Latin America Advisor

A Daily Publication of The Dialogue

How Important are the US & Peru to Each Other?

Q: U.S. President Barack Obama met with Peruvian President-elect Ollanta Humala during his visit to Washington on July 6. The two leaders discussed Peru's economy and joint efforts to improve security and fight drug trafficking, among other issues, the White House said. What does the meeting, occurring even before Humala takes office, say about the importance the United States places on its relationship with Peru and its incoming president? From Peru's perspective, how important is the United States? Will the two countries be good partners after Humala is sworn in?

A: Julio Carrión, director of Area Studies at the University of Delaware: "Paradoxically, Humala's trajectory represents the main political alternatives in the region. In 2006, he embraced Hugo Chávez's strident populism, a decision that ultimately cost him the election. In 2011, he switched-with great electoral success-to the other alternative. Represented by the Workers' Party in Brazil, it combines sound economic policy, social inclusion and representative democracy. As we know, domestic considerations forced him to abandon his early positions, and he could start his government farther toward the center than his critics could have anticipated. Still, given that his first cabinet has not yet been announced, a more drastic return to Humala's initial populist postures cannot be entirely dismissed. In the context of this uncertainty, the Obama administration's decision to engage the new president is welcome and encourages the more moderate members within Humala's inner circle to view the United States as a potential ally rather than an obstacle to overcome. The White House statement that Obama supports the coupling of 'sound market-based economic policies with efforts to increase economic and social inclusion' could only be perceived as a signal that the United States would not oppose Humala's more inclusive agenda if steered away from Chávez's sphere of influence. Humala paid a compliment in kind by declaring to The Washington Post that his relationship with the United States started 'on a good foot.' Humala will not be the unconditional ally that Toledo and García were, but he has given clear signals that he is a pragmatic politician and therefore willing to find areas of agreement and collaboration with the United States."

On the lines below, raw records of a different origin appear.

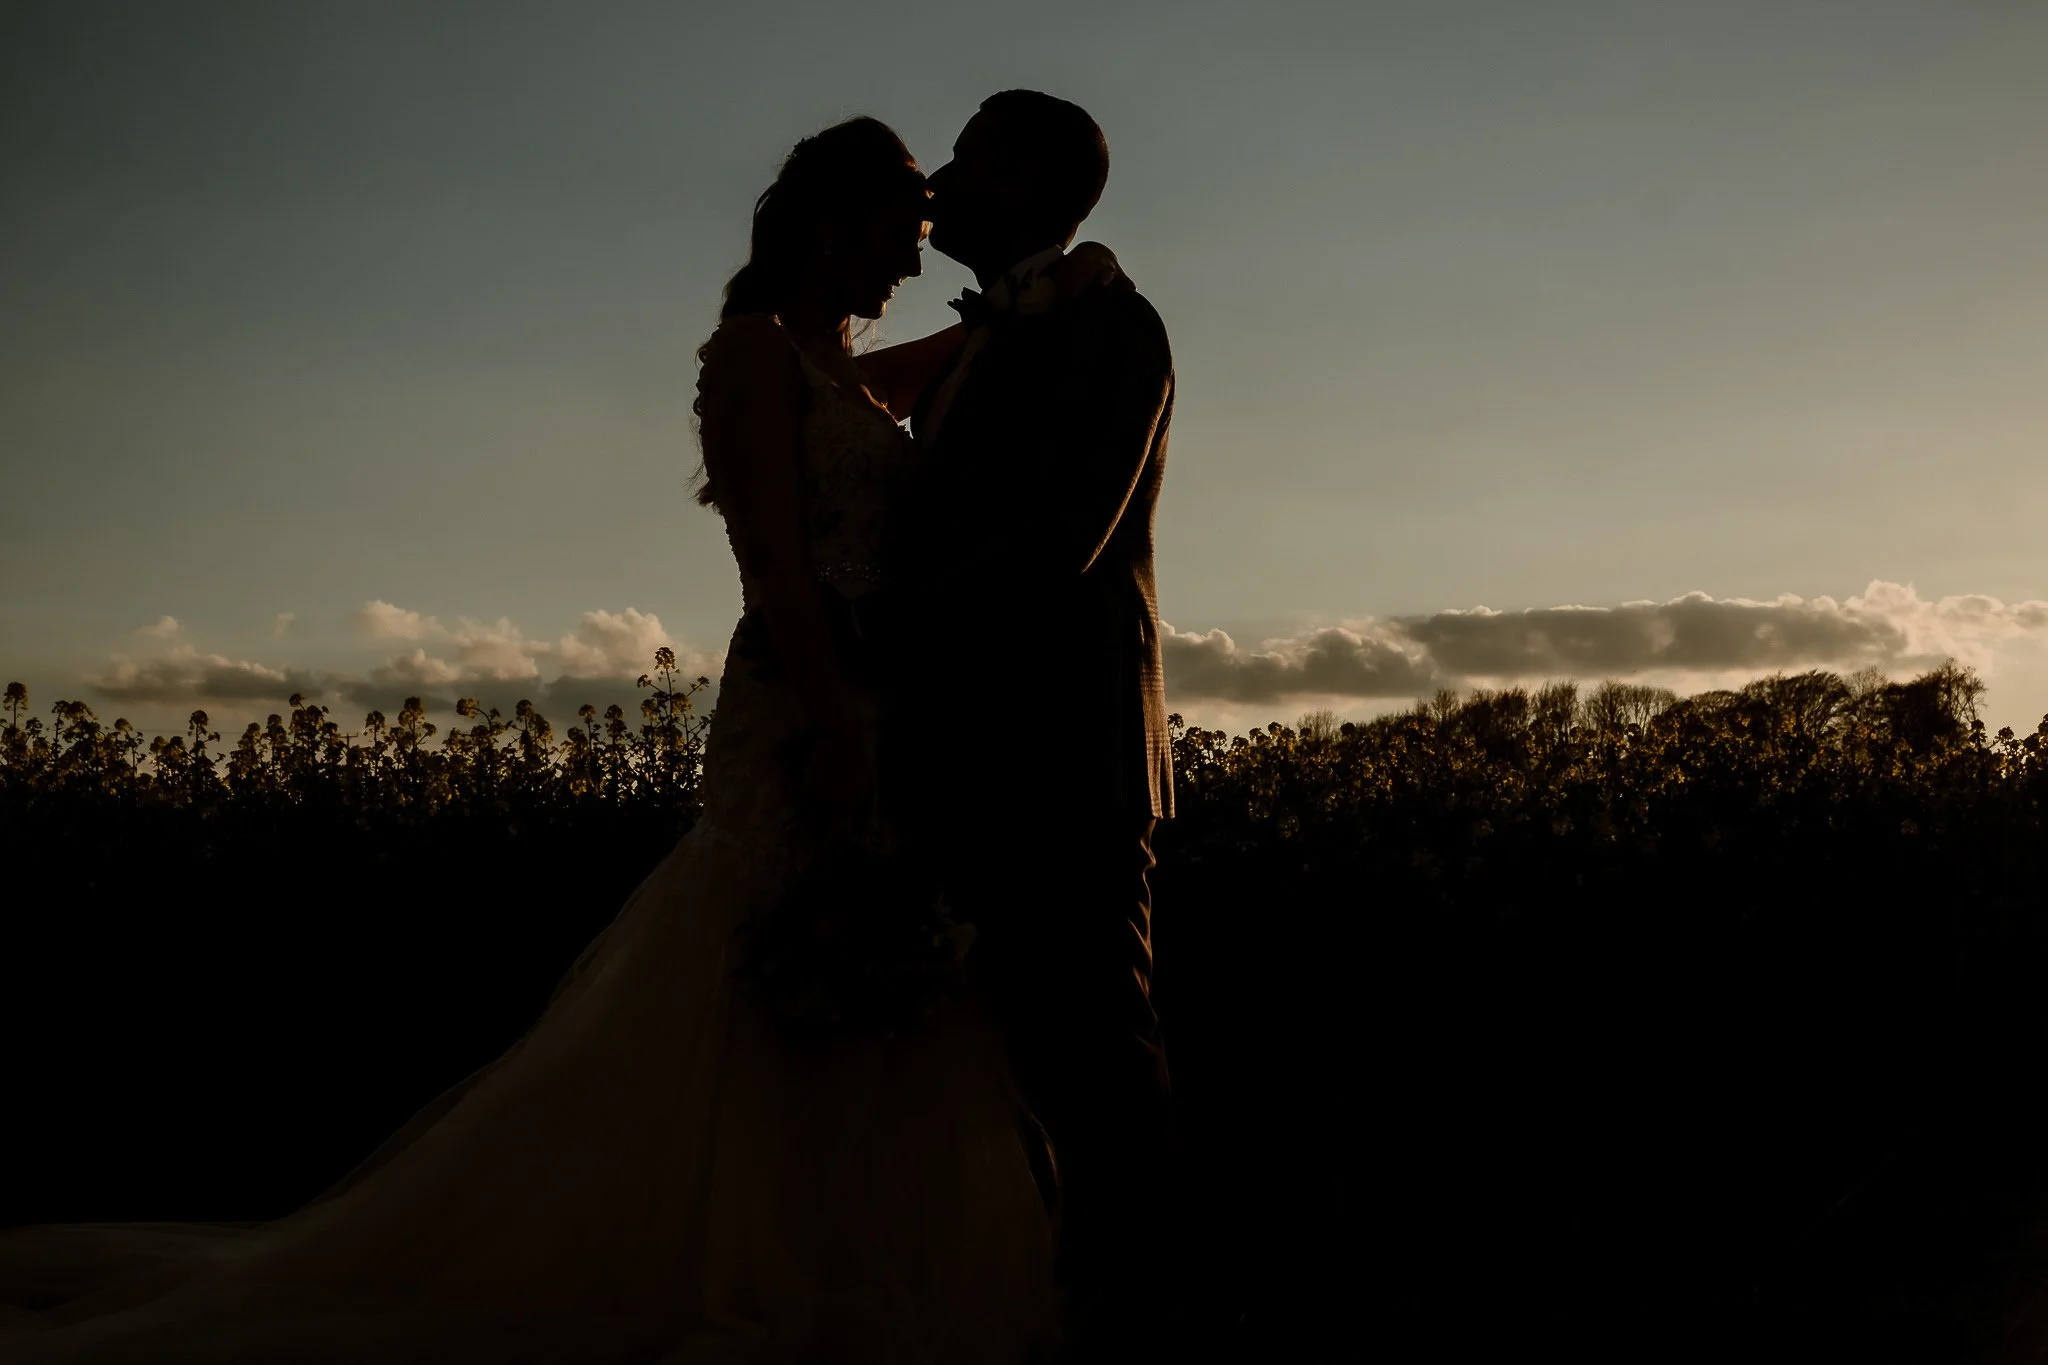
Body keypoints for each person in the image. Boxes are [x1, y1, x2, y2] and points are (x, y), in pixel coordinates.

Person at [0, 114, 1129, 1365]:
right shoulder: (752, 357)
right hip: (809, 709)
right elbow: (773, 574)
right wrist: (831, 729)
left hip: (888, 713)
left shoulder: (846, 368)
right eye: (891, 237)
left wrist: (1067, 285)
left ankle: (837, 1264)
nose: (910, 266)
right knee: (767, 979)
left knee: (878, 993)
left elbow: (976, 345)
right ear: (826, 227)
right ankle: (737, 1267)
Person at [879, 90, 1180, 1362]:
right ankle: (1032, 1302)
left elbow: (1066, 537)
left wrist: (880, 625)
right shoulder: (980, 342)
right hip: (966, 748)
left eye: (964, 157)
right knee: (993, 1059)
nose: (938, 178)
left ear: (1027, 180)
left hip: (1065, 746)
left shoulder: (1113, 326)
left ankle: (1147, 1314)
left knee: (1091, 1050)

A: Coletta A. Youngers, Senior Fellow, the Washington Office on Latin America: "U.S.-Andean relations are at a historic low-point, with three countries having expelled U.S. ambassadors. Peru has been one of Washington's few faithful allies in the region; hence, the election of leftist Ollanta Humala no doubt has the State Department worried. Humala's visit to Washington, however, indicates that both countries are interested in maintaining good relations. President Obama's meeting with Humala sent a very clear signal of goodwill. Humala won the second round of voting with the support of moderate sectors who opposed the return of Fujimorismo. As a result, he has had to revamp some of his economic proposals and sought to reassure investors that he will work within the prevailing economic model while seeking to improve Peru's vastly unequal income distribution. Given the present political climate in Peru, it is not in Humala's interests to ruffle feathers in Washington. Nonetheless, all indications are that Humala will place higher priority on regional relations and regional bodies independent from Washington. He visited numerous countries prior to coming here, and will likely look to Brazil rather than to the north for guidance and will support its role as a regional powerhouse. Humala has also emphasized multilateralism and strengthening Unasur and the Andean Community. Drug policy is one issue that could complicate U.S.-Peruvian relations. Humala has called for promoting alternative livelihoods in coca growing regions and ending most forced eradication. It remains to be seen if Washington will show greater flexibility with Peru on the coca issue than in neighboring Bolivia."

A: David Scott Palmer, professor of international relations and political science at Boston University: "President-elect Ollanta Humala has been making courtesy calls on Peru's neighbors since his narrow but clear June 5 runoff victory, finishing up with a trip to the United States. His July 6-7 meetings with high U.S. officials, including Secretary of State Hillary Clinton and President Barack Obama, made clear the importance the United States places on relations with Peru, particularly in the areas of trade, investment and drug trafficking. There is considerable uncertainty over just what policies the president-elect will actually pursue once in office because of statements during the campaign and wide variations in positions among his advisors. Given this context, the high-level reception he received in Washington sent a clear signal of continued U.S. support for the positive relationship enjoyed with Peru in recent years and the hope that the new administration will reciprocate. Humala's response indicated that he got the message, in spite of past anti-American positions, he said 'it is time to focus on mature, responsible, and pragmatic relations [with the United States] involving national interests.' Once in office, however, it is very hard to predict what the Humala administration's actual behavior will be. Past comments and party platforms suggest the likelihood of tensions with the United States over proposals to adjust the Free Trade Agreement, to increase taxes on mining investments and to reduce coca eradication, and possibly other areas as well. To the degree that these actually occur, adroit diplomatic responses will be required to maintain the positive trends that current relations enjoy."